▶ [Estratto fornito]:
Si tratta di un romanzo di fantasia, non di un’autobiografia. Per raccontare la vicenda della protagonista ho dovuto attingere a un mondo che conoscevo bene, ma né i fatti né i personaggi ricalcano eventi o persone reali.
Perché inserire un elemento di sovrannaturale, Lucifero, nel racconto?
A dire il vero, Lucifero è nato da solo. Si è materializzato nella mia mente alla fine di un turno lavorativo particolarmente spossante, mentre uscivo a tarda sera nel parcheggio deserto dell’ospedale: me lo sono immaginato seduto a gambe incrociate sul cofano di un’auto. Quella scena era così suggestiva e potente che, una volta tornata a casa, ha richiesto di essere scritta. Da lì in avanti, Lucifero ha preso vita per conto proprio.
La disumanizzazione e il cinismo nei quali scivolano molti dottori del PS è più una forma difensiva di sopravvivenza o diretta conseguenza del contatto costante con la morte?
Credo che per molti operatori sanitari (non solo medici, ma tutte le figure professionali che lavorano a contatto con la sofferenza altrui) la difficoltà stia proprio nel gestire il dolore degli altri senza farsene annientare. Uno dei modi per tutelarsi è “anestetizzarsi”: costruire un muro di cinismo o indifferenza che mette distanza tra sé e gli altri. Il problema è che quel muro, paradossalmente, può creare distanza anche dalle proprie emozioni.
Come ci si abitua al dolore degli altri? (Se ci si abitua)
Non ci si abitua, per quanto mi riguarda. Si cercano modi per gestirlo senza scottarsi, ma anche senza allontanarsene troppo. Perché, per curare davvero, una certa quota di condivisione emozionale è necessaria. Il problema è quando l’empatia sconfina nell’immedesimazione.

▶ [Dati mostrati]:
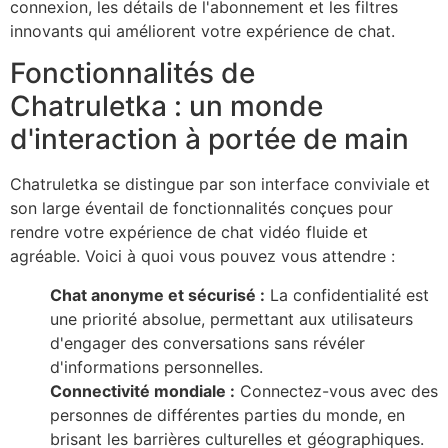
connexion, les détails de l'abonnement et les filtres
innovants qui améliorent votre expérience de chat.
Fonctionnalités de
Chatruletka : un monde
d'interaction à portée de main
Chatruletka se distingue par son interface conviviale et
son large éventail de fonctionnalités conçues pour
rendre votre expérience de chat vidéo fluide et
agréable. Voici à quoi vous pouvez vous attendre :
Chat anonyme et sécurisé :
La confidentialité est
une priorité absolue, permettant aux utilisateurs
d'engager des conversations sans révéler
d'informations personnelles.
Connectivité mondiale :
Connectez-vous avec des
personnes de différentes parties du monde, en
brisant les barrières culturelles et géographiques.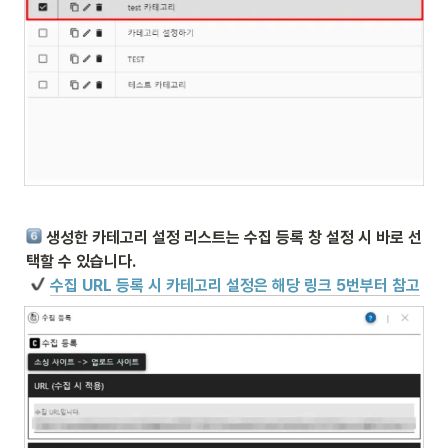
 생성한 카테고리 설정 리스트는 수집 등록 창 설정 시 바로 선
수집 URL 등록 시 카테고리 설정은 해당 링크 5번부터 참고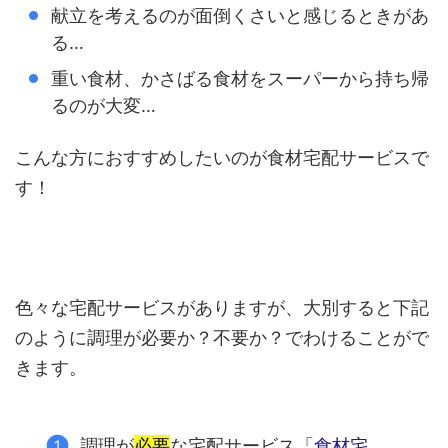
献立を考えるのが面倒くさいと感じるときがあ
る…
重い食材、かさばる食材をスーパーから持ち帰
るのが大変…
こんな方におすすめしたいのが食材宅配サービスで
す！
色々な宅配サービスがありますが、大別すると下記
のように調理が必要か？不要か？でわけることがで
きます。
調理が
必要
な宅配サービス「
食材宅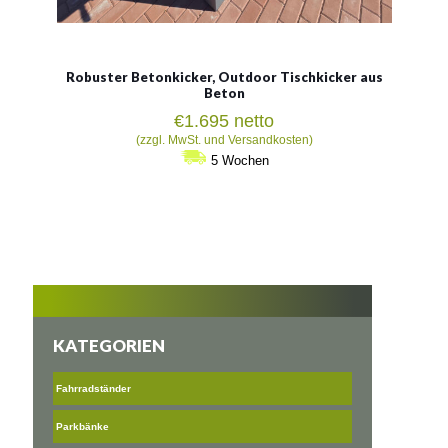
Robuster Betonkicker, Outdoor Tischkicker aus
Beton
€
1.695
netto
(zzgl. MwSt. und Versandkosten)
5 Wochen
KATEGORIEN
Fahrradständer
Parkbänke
---
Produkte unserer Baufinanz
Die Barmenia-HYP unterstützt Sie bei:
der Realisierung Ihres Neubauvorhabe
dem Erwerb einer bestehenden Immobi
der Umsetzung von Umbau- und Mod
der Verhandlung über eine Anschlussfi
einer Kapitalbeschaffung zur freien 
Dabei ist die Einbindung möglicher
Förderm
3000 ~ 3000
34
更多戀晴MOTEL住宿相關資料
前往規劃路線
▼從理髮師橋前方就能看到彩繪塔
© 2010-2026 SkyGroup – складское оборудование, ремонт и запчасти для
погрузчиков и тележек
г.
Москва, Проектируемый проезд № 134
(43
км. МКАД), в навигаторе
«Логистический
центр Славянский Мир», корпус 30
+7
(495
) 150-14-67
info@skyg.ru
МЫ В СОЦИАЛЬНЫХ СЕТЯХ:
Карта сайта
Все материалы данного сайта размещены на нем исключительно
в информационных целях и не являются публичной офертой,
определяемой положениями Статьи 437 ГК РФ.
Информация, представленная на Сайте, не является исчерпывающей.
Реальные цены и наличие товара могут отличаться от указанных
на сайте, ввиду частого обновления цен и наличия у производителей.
...
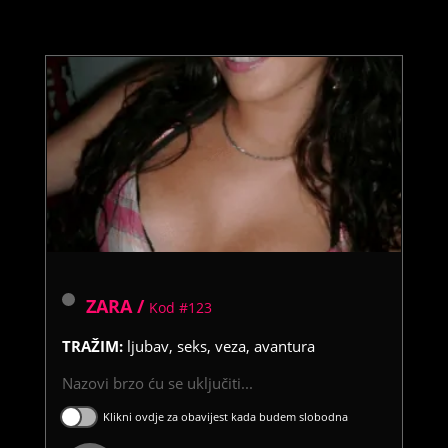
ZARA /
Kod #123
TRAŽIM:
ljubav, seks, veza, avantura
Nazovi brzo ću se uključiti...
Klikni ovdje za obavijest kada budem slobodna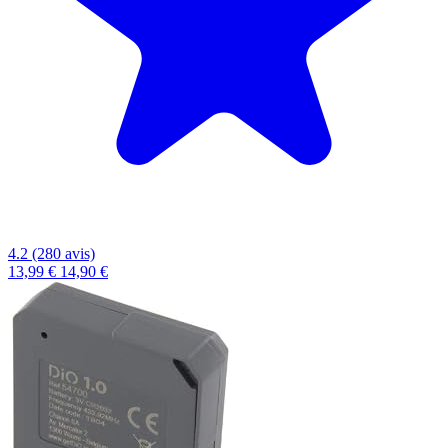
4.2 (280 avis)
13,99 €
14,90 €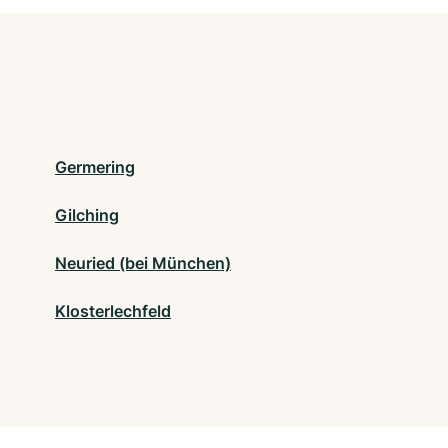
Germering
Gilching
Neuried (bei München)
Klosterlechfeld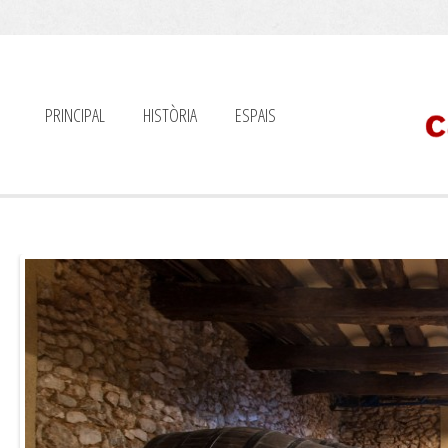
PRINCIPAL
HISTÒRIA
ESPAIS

▶ [Azioni da svolgere]:
a: Rispondi alle domande seguenti sull'intervista riguardo al romanzo:
(i) Dove si trovava chi risponde quando si è immaginato Lucifero seduto sul cofano di un'auto?
(ii) Quale modo di tutelarsi dal dolore altrui viene descritto con il termine "anestetizzarsi"?
(iii) In quale caso, secondo l'intervista, l'empatia diventa un problema?
b: Prosegui l'intervista sul romanzo a partire dall'ultima frase riportata.

▶ [Risposte numerate]:
a:
(i) Nel parcheggio deserto dell'ospedale, mentre ne usciva a tarda sera alla fine di un turno lavorativo particolarmente spossante.
(ii) Costruire un muro di cinismo o indifferenza che mette distanza tra sé e gli altri.
(iii) Quando sconfina nell'immedesimazione.

b:
Nel libro la protagonista divide i pazienti in categorie ben definite: le puoi riassumere per i nostri lettori? Magari si ritrovano in qualcuna…
La protagonista individua nei frequentatori notturni del Pronto Soccorso tre categorie di pazienti. I primi sono i cosiddetti “ignavi”, quelli che hanno un problema di salute non urgente ma vengono comunque in Pronto Soccorso di notte, nel momento di massima vulnerabilità del sistema ospedaliero, quando le risorse umane e strutturali sono ridotte. Poi ci sono i pazienti che stanno male davvero, e sui quali si riversano tutte le energie e le risorse disponibili. Infine, ci sono i pazienti che non saprebbero dove altro andare: quelli senza dimora, o con problemi di dipendenza, o con patologie psichiatriche, che all’imbrunire sentono ingigantirsi i mostri nella loro testa.
È vero che chi sta a contatto costante con la morte sviluppa anche un attaccamento più forte alla vita?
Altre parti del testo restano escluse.